As the business continues to change, the number of concurrent users increases, and the amount of data continues to grow, database performance deteriorates.
Generally, database performance is defined as the response time to user requests.
Optimal database performance can be said to be achieving the best performance with the minimum resources.
Factors that deteriorate database performance can occur from the initial analysis and design stages to the development and operation stages.
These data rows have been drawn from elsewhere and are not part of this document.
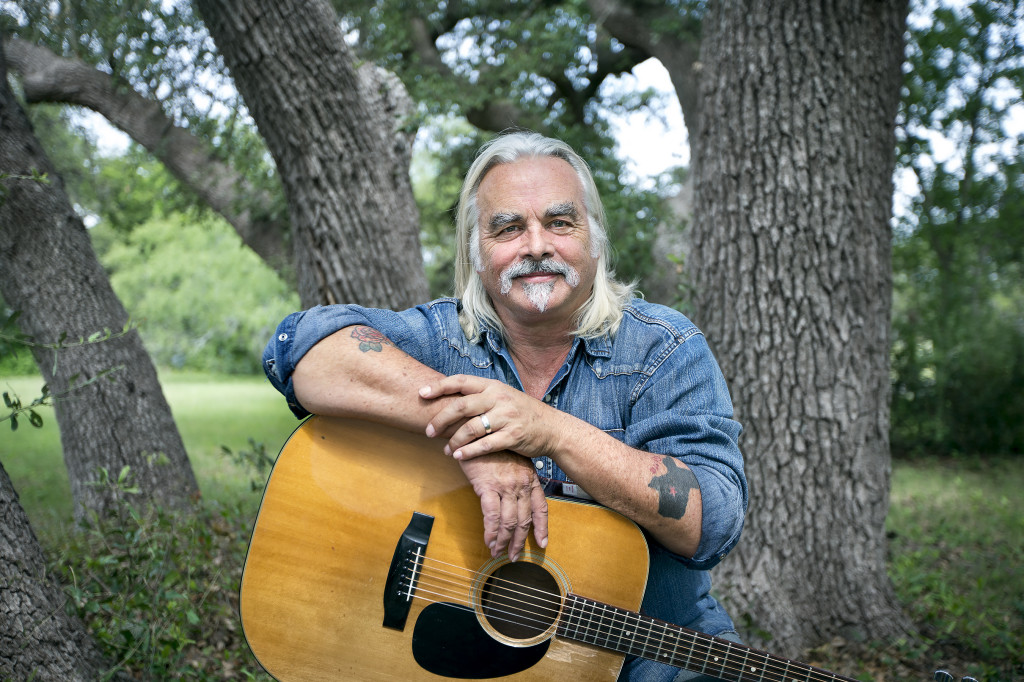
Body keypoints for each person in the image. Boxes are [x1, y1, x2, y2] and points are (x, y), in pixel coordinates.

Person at [262, 131, 747, 682]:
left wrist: (552, 432)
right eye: (509, 227)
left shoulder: (664, 348)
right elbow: (301, 349)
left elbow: (712, 523)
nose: (536, 245)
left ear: (594, 239)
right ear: (476, 251)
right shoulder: (441, 339)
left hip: (654, 647)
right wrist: (480, 440)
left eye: (559, 223)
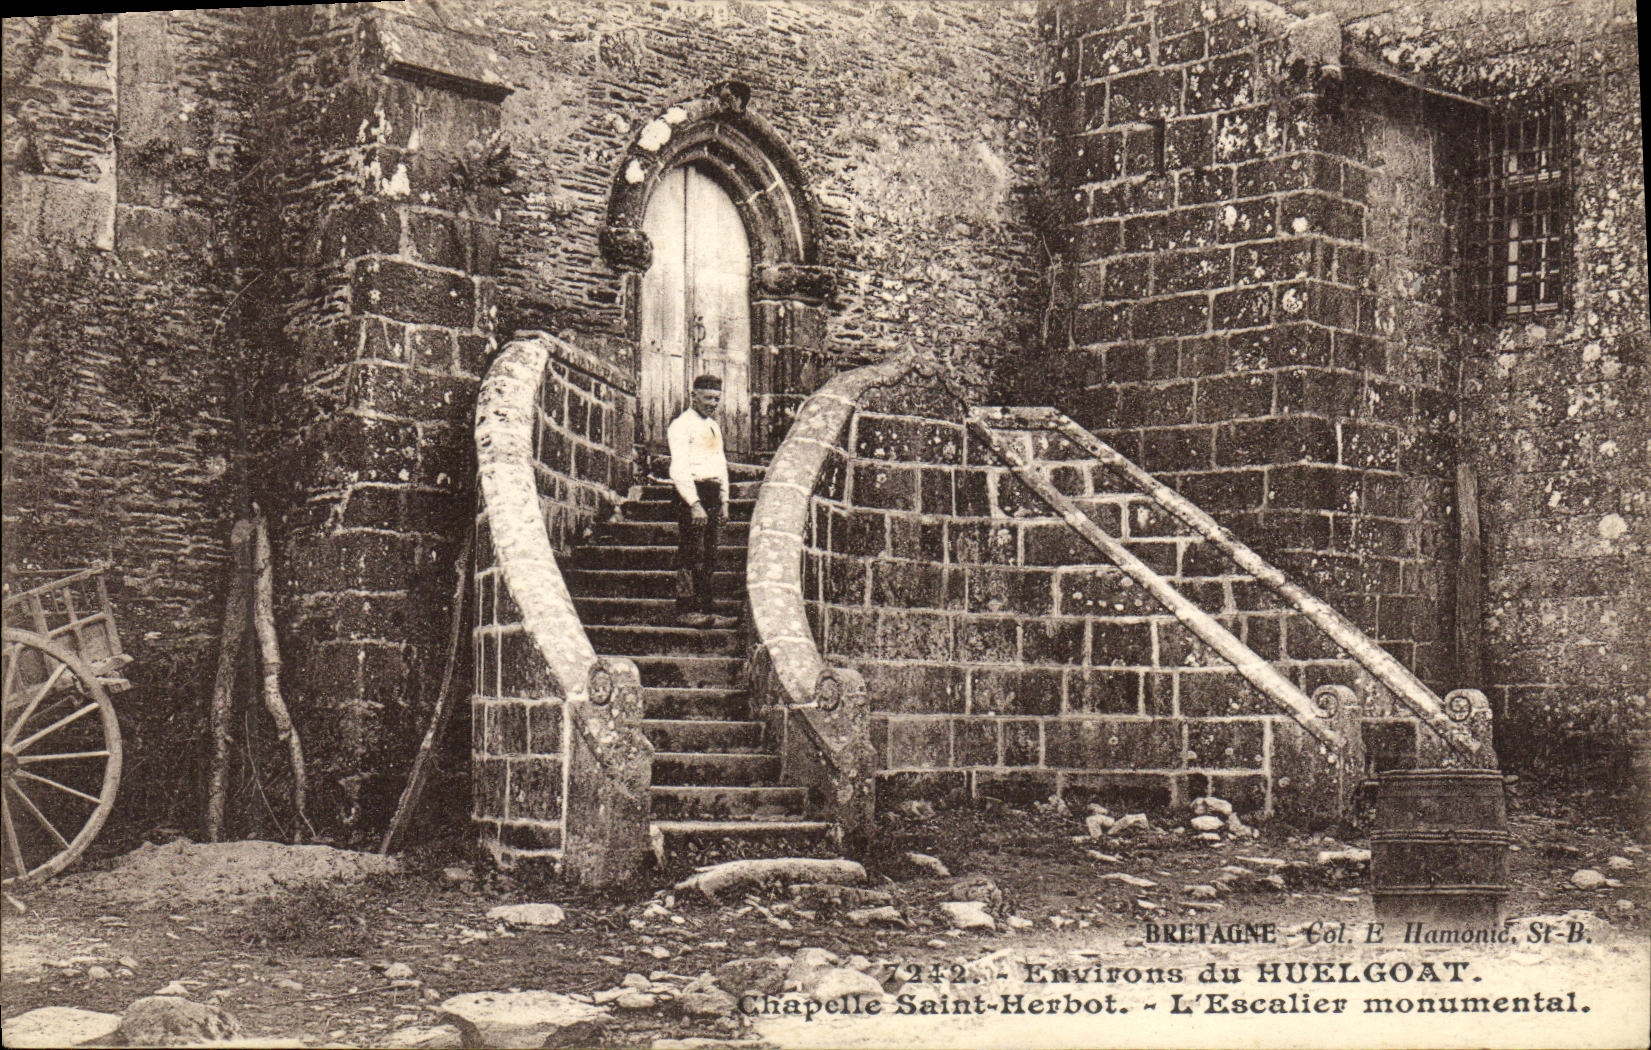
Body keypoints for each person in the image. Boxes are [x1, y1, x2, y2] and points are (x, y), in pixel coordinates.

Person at [667, 375, 738, 629]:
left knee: (709, 555)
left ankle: (707, 610)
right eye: (708, 397)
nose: (713, 403)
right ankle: (686, 609)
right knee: (691, 552)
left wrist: (724, 500)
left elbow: (720, 465)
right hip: (691, 494)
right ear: (693, 395)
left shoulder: (713, 427)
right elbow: (678, 468)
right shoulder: (681, 425)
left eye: (717, 398)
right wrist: (694, 503)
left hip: (711, 493)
| Stage | Optimization Section | Content |
|---|---|---|
| Analysis | Business Process Optimization | Remove inefficient elements, perform process optimization that fits the business vision and strategy |
| Analysis | Architecture | Set the direction of the architecture considering transaction throughput, performance, data growth trend, security, and availability |
| Design | Physical Design | Perform design considering response time, distributed DB environment, number of concurrent users, data size, parallel processing, and distribution, concentration, and redundancy |
| Design | Application Design | Design to achieve optimal performance in conjunction with the DB, access path, data request type, and index |
| Development | SQL | Improve developer skills and develop standards to comply with performance policies |
| Operation | OS Tuning | Perform tuning for CPU, memory, disk I/O, etc. |
| Operation | Network Tuning | Perform tuning according to the amount of data, files, etc. transferred |
| Operation | DB Tuning | Perform tuning for data architecture, parameters, log files, etc. |
| Operation | Application Tuning | Continuously monitor the operating system and perform tuning by reflecting SQL, index policy, cluster policy, etc. for applications with poor performance |
Caching Implementation
Caching is a process of temporarily storing data or files in an intermediate location between the client and permanent storage to process future requests more quickly and reduce network throughput.
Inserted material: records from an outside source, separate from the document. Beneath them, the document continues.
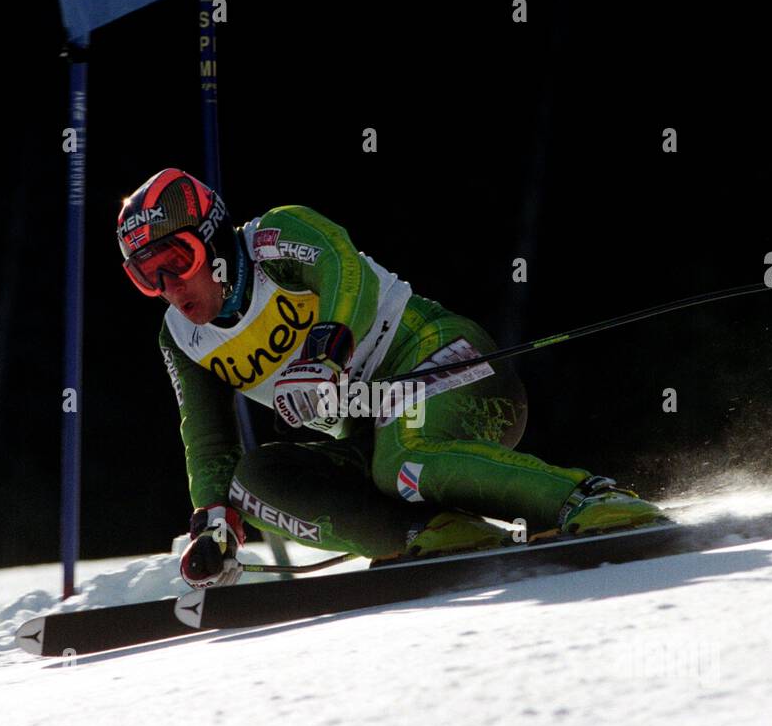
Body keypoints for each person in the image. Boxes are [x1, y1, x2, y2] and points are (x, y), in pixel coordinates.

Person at [117, 168, 662, 588]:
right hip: (373, 435)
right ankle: (432, 534)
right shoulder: (180, 338)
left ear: (211, 240)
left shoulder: (275, 239)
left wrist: (324, 354)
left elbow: (341, 268)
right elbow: (208, 437)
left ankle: (583, 497)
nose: (169, 285)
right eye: (146, 276)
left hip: (451, 368)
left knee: (405, 455)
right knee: (254, 484)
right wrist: (214, 523)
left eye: (177, 260)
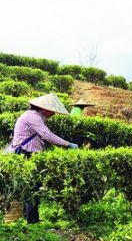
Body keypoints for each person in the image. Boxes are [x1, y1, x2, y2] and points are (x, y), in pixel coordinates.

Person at [5, 93, 79, 224]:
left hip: (27, 153)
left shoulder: (34, 116)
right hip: (25, 154)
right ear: (44, 108)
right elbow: (46, 134)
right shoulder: (33, 117)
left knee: (32, 187)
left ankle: (31, 218)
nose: (54, 114)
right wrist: (68, 144)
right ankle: (31, 221)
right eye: (52, 110)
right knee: (32, 187)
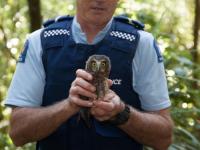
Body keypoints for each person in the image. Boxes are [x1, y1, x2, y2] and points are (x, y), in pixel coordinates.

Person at [5, 0, 173, 150]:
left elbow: (163, 139)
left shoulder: (141, 44)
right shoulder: (40, 42)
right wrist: (69, 106)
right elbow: (18, 133)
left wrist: (121, 113)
Caching can improve application speed and reduce costs by reusing previously searched data. The following content shows the caching mechanism at each level.
| Level | Target | Caching Implementation |
|---|---|---|
| Web Layer | Web Content | Improve web server content transmission delay → Use Global CDN for content transmission |
| Application Layer | User Session Data | Use key/value storage and local cache to improve application performance and data access performance → Use CacheStore for state management |
| Database Layer | Data | Use database buffer and key/value storage to reduce latency when requesting database queries → Implement data caching using CacheStore, and offload read load using replica configuration |
The performance efficiency of the web layer is mainly related to the transmission of static content such as images, videos, and HTML pages.
This static content can be provided from a location closer to the user, reducing latency and allowing for faster response.
Using Global CDN for caching allows content to be transmitted from a location closer to the user, providing a better user experience.
By applying caching to the application layer, the results of complex repeated requests can be stored, reducing business logic calculations and database access. Furthermore, implementing a state management database to separate state storage from the application server allows you to improve service performance while avoiding session loss or concentration when scaling servers horizontally.
In general, the speed and throughput of the entire service depend on the performance of the database.
For services that use relational databases, it is not possible to increase resources by scaling servers horizontally, and vertical scaling has limitations, so a lot of effort is required for performance management.
Applying caching to the database can greatly increase database throughput and reduce data search wait times.
Placing a Redis-based CacheStore in front of the database or configuring a replica of the Database service to distribute read loads is also an effective strategy for improving performance.